Reproduce each record verbatim, images excluded.

*The input*:
------------------------------------------------------------------------

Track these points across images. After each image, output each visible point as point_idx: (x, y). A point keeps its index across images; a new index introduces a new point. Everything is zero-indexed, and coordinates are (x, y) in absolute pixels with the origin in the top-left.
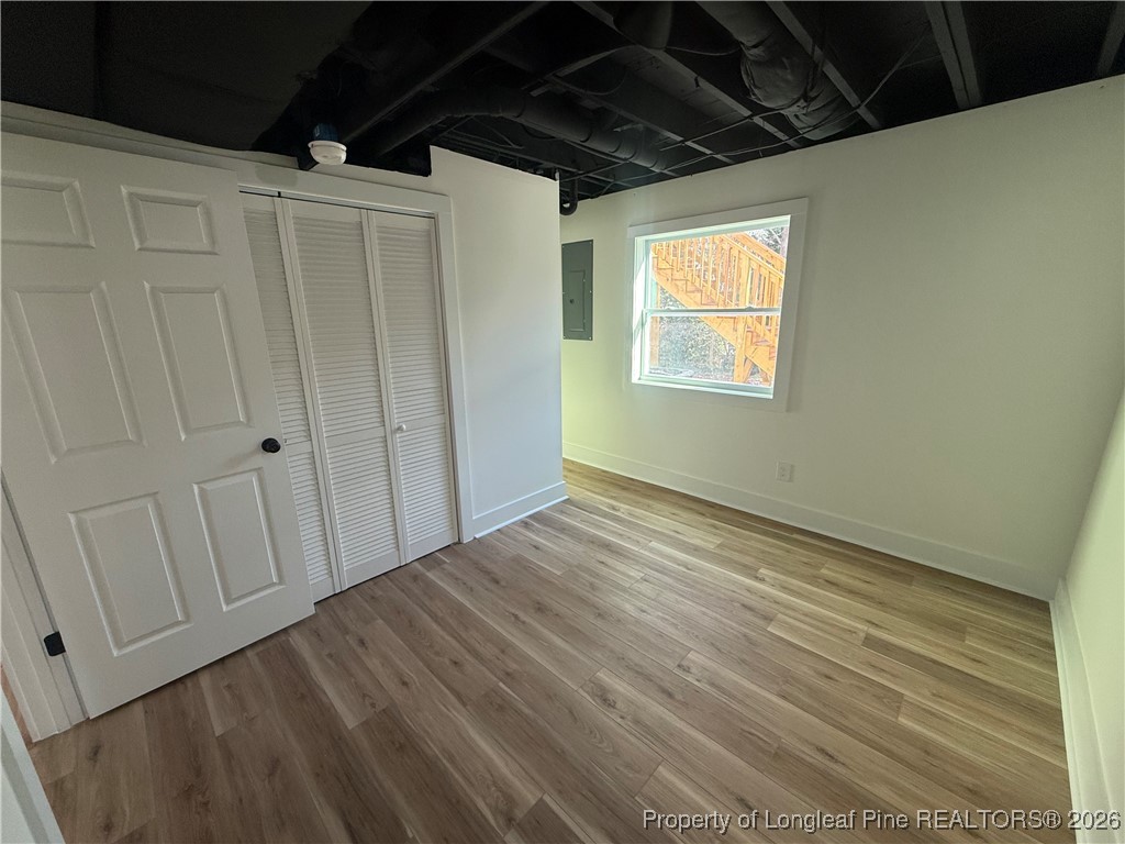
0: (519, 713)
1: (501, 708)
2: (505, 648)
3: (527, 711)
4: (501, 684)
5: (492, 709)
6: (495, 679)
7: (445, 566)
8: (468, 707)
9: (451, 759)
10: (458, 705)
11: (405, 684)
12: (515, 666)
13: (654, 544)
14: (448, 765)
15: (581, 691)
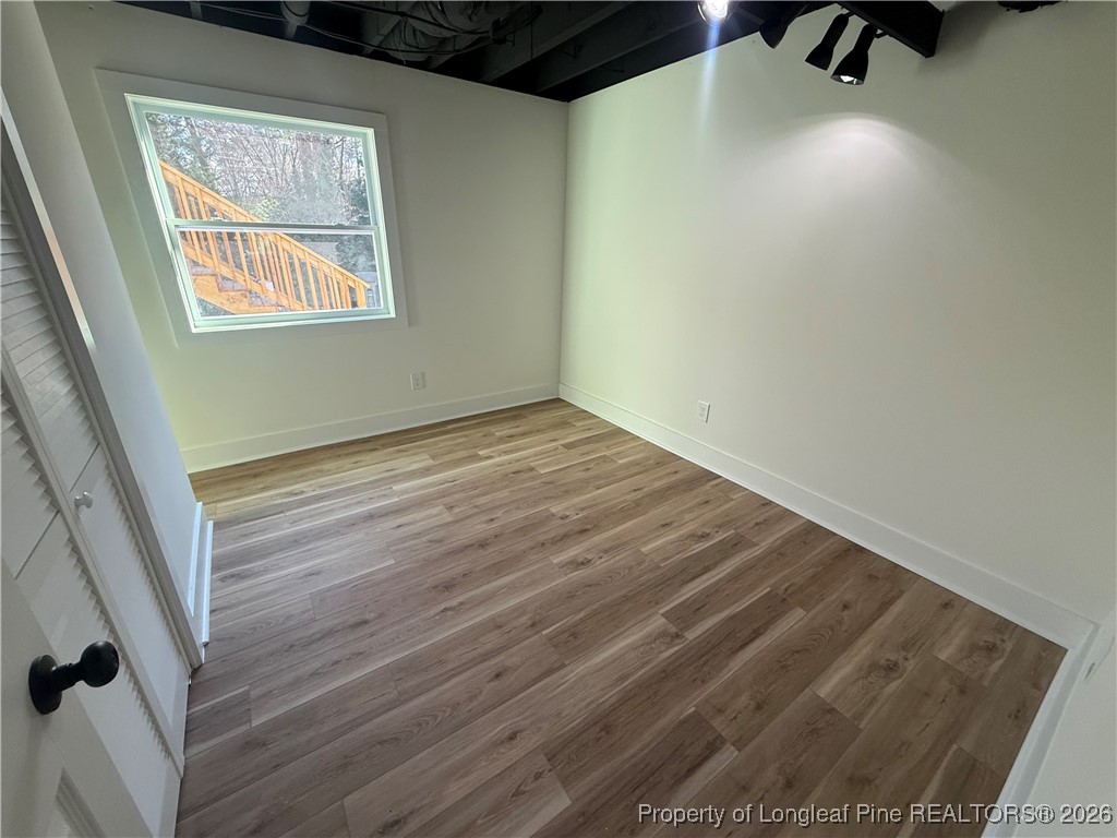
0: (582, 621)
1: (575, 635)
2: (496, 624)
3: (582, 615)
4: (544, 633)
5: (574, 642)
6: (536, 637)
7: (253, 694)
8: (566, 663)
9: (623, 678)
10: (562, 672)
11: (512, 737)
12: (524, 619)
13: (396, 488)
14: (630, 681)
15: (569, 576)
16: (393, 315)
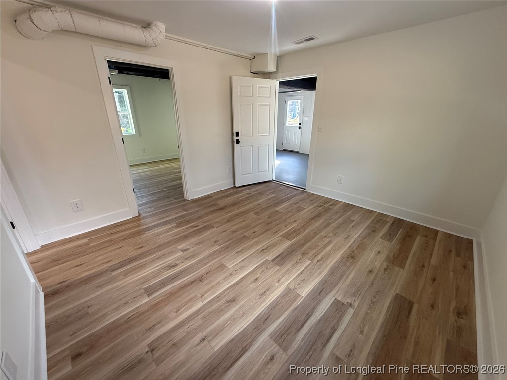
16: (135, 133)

------------------------------------------------------------------------

*Answer section*:
Track these points across images. After each image, output each visible point as point_idx: (x, y). A point keeps its index across images; a new index introduces a new point. Everything is zero-indexed, and coordinates are (x, y) in absolute pixels with the origin in the top-left.
0: (519, 713)
1: (501, 708)
2: (505, 648)
3: (527, 711)
4: (501, 684)
5: (492, 709)
6: (495, 679)
7: (445, 566)
8: (468, 707)
9: (451, 759)
10: (458, 705)
11: (405, 684)
12: (515, 666)
13: (654, 544)
14: (448, 765)
15: (581, 691)
0: (582, 621)
1: (575, 635)
2: (496, 624)
3: (582, 615)
4: (544, 633)
5: (574, 642)
6: (536, 637)
7: (253, 694)
8: (566, 663)
9: (623, 678)
10: (562, 672)
11: (512, 737)
12: (524, 619)
13: (396, 488)
14: (630, 681)
15: (569, 576)
16: (393, 315)
16: (135, 133)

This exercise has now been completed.